> _Work to be completed_
Write out every line from the one that contains "1865.08.02: median 0.022, box" through the end of the material, both included, and leave the pictures out.

> _Material for this exercise_
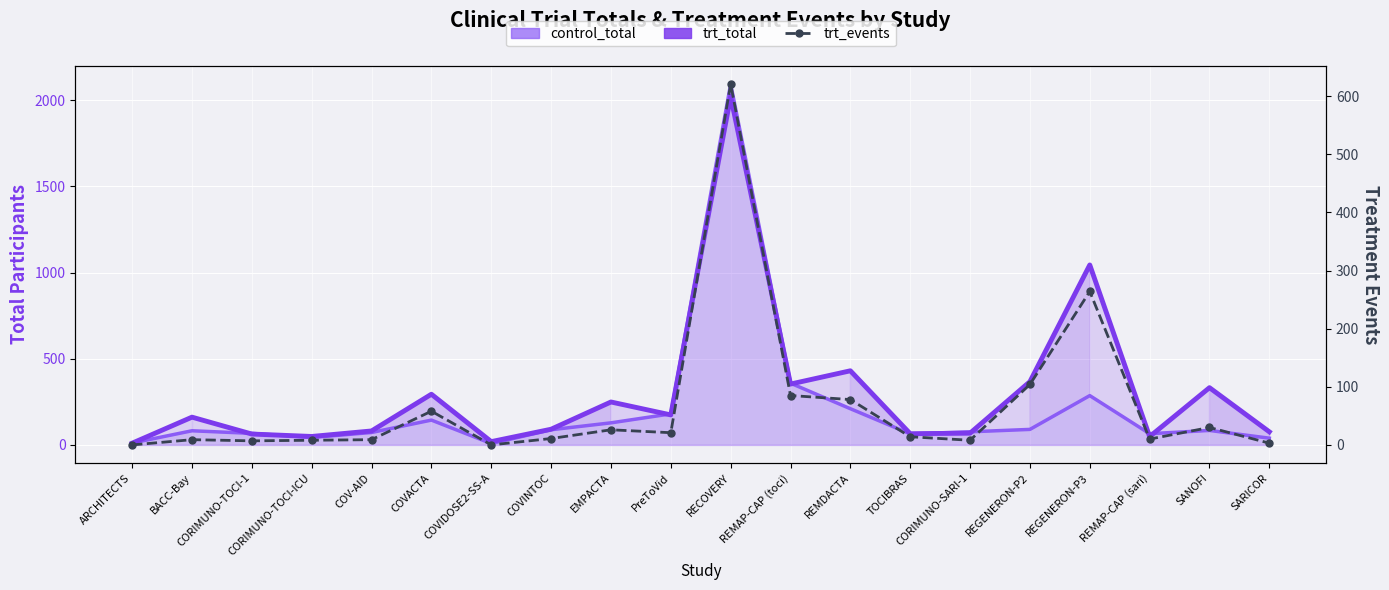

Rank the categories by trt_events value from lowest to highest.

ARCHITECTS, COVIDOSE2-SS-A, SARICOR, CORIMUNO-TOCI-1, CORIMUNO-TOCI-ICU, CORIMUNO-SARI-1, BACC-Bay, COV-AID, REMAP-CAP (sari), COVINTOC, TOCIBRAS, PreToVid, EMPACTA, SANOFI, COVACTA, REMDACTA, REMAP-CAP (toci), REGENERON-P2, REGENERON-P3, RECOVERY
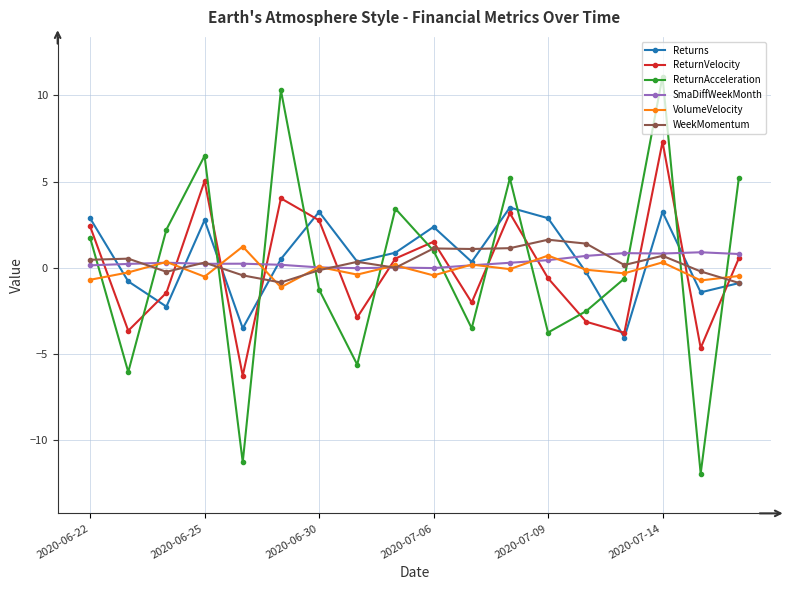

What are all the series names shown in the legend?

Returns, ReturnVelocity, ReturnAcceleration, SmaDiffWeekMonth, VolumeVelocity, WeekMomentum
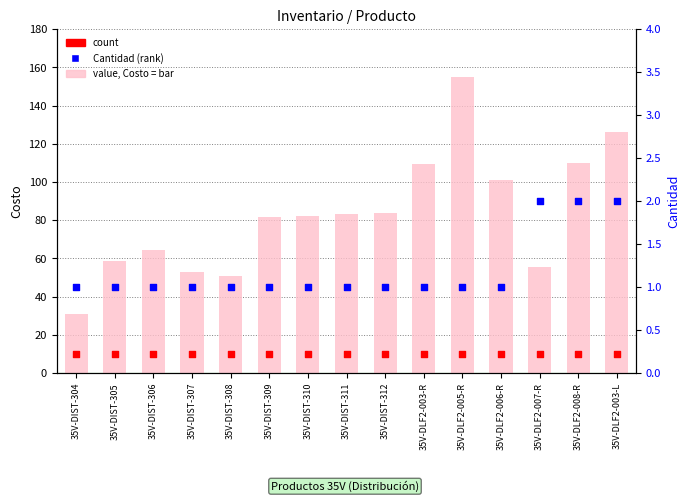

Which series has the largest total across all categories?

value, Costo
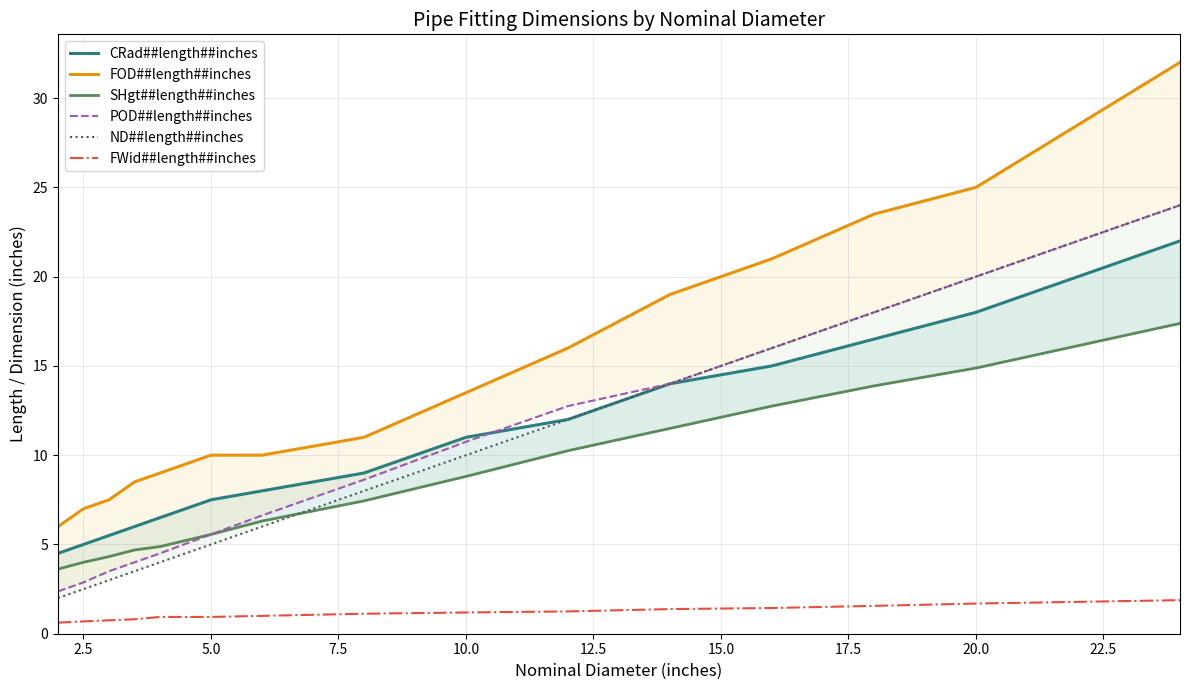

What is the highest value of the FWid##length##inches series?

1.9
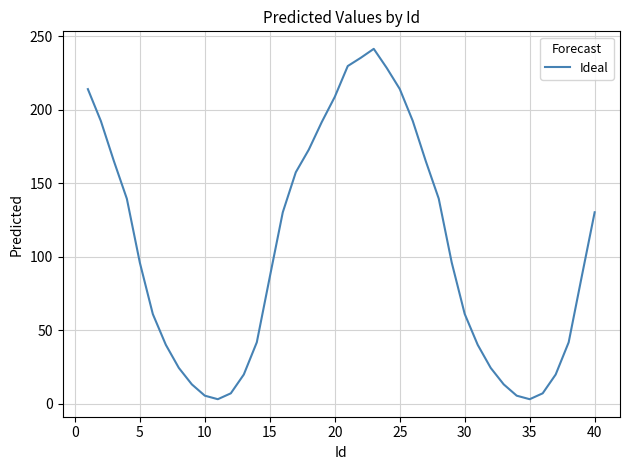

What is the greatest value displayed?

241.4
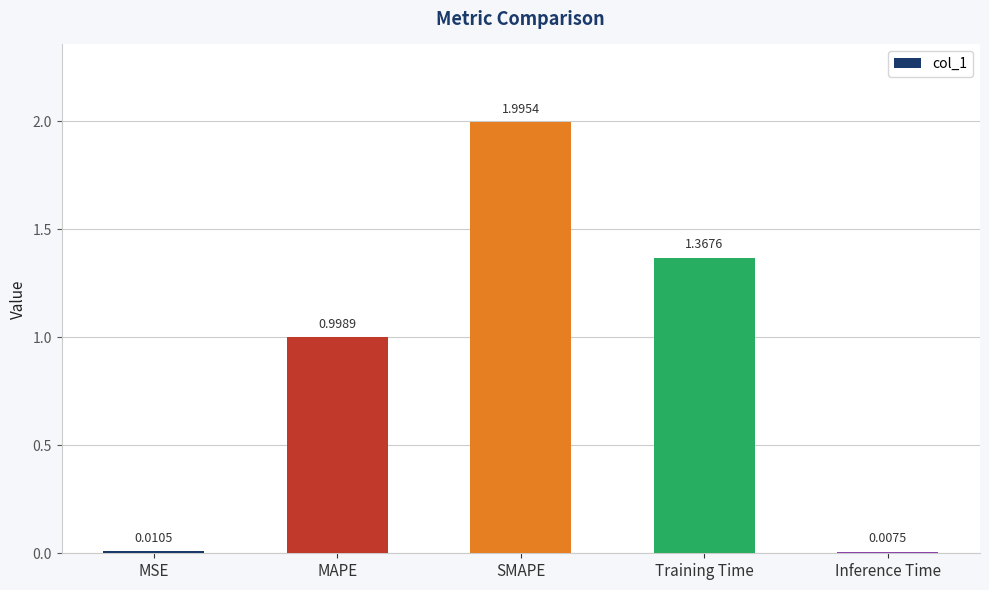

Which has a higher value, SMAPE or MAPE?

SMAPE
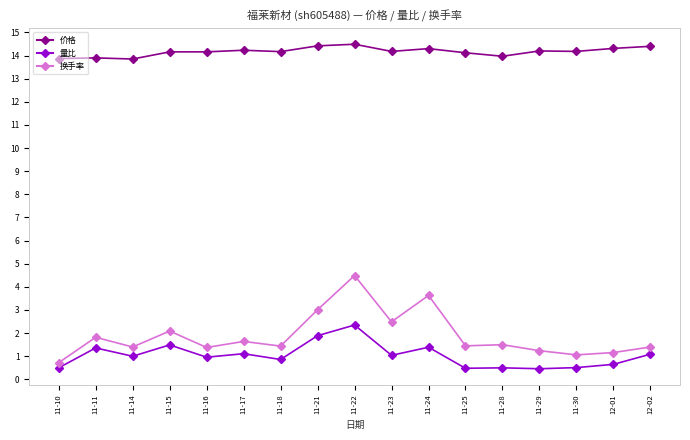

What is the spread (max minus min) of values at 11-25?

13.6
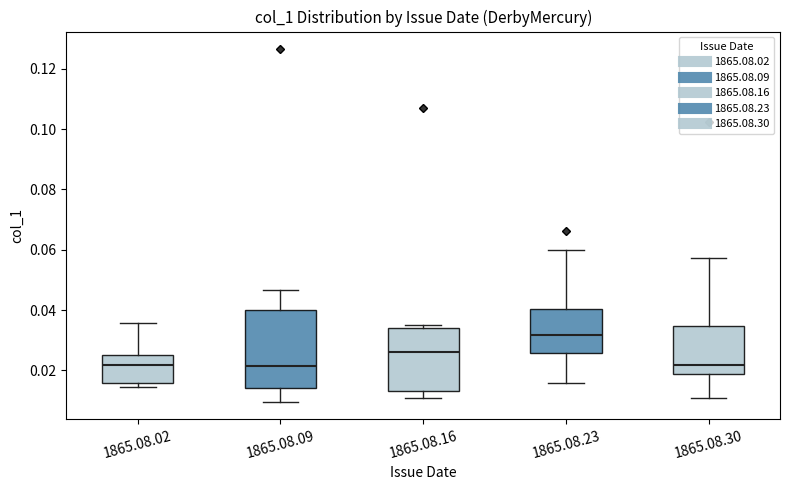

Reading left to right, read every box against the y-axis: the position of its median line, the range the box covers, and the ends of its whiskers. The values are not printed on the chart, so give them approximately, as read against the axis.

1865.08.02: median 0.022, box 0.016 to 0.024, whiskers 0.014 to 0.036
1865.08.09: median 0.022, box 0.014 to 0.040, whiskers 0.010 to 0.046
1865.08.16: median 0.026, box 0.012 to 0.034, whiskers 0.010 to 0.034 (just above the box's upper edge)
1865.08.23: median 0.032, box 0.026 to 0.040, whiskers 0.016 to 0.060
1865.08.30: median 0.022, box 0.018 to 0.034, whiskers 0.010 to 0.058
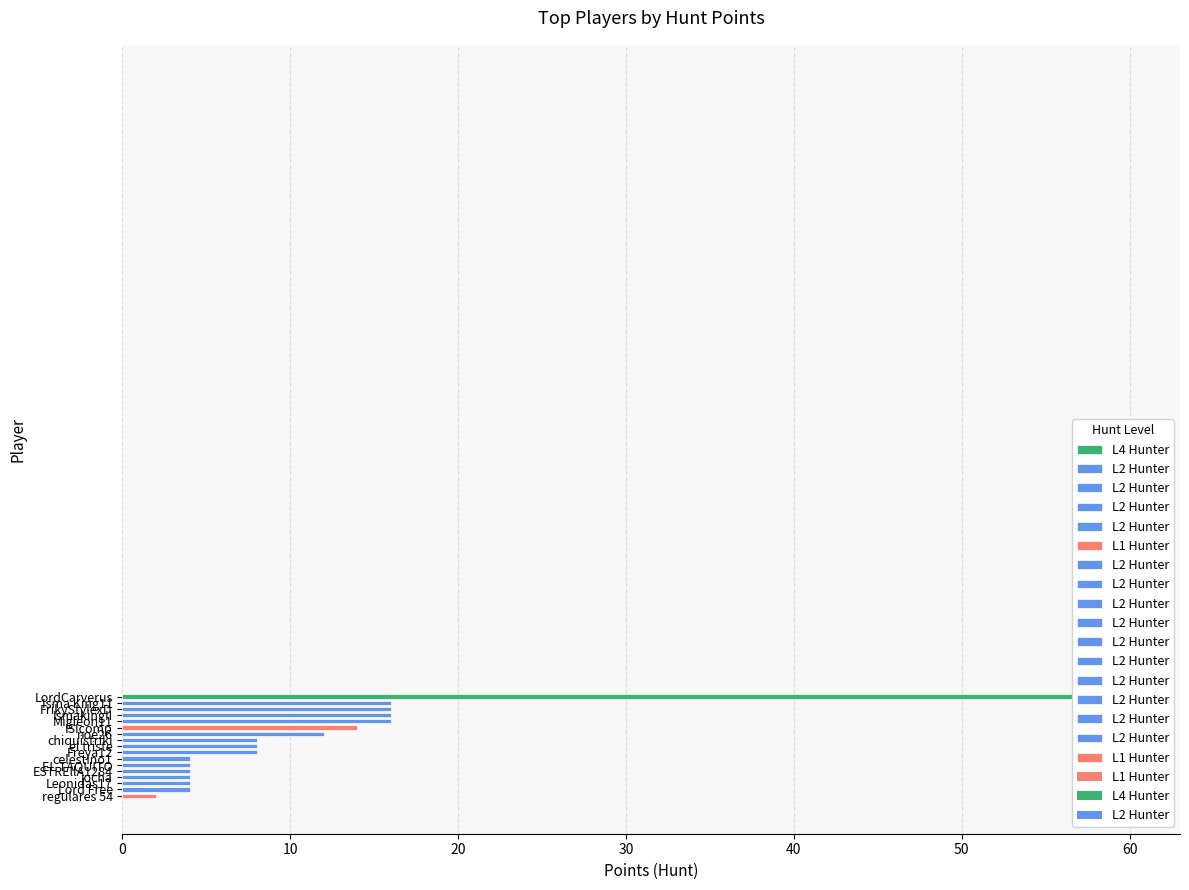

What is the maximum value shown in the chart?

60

> _Finished exercise_
1865.08.02: median 0.022, box 0.016 to 0.024, whiskers 0.014 to 0.036
1865.08.09: median 0.022, box 0.014 to 0.040, whiskers 0.010 to 0.046
1865.08.16: median 0.026, box 0.012 to 0.034, whiskers 0.010 to 0.034 (just above the box's upper edge)
1865.08.23: median 0.032, box 0.026 to 0.040, whiskers 0.016 to 0.060
1865.08.30: median 0.022, box 0.018 to 0.034, whiskers 0.010 to 0.058

What is the maximum value shown in the chart?

60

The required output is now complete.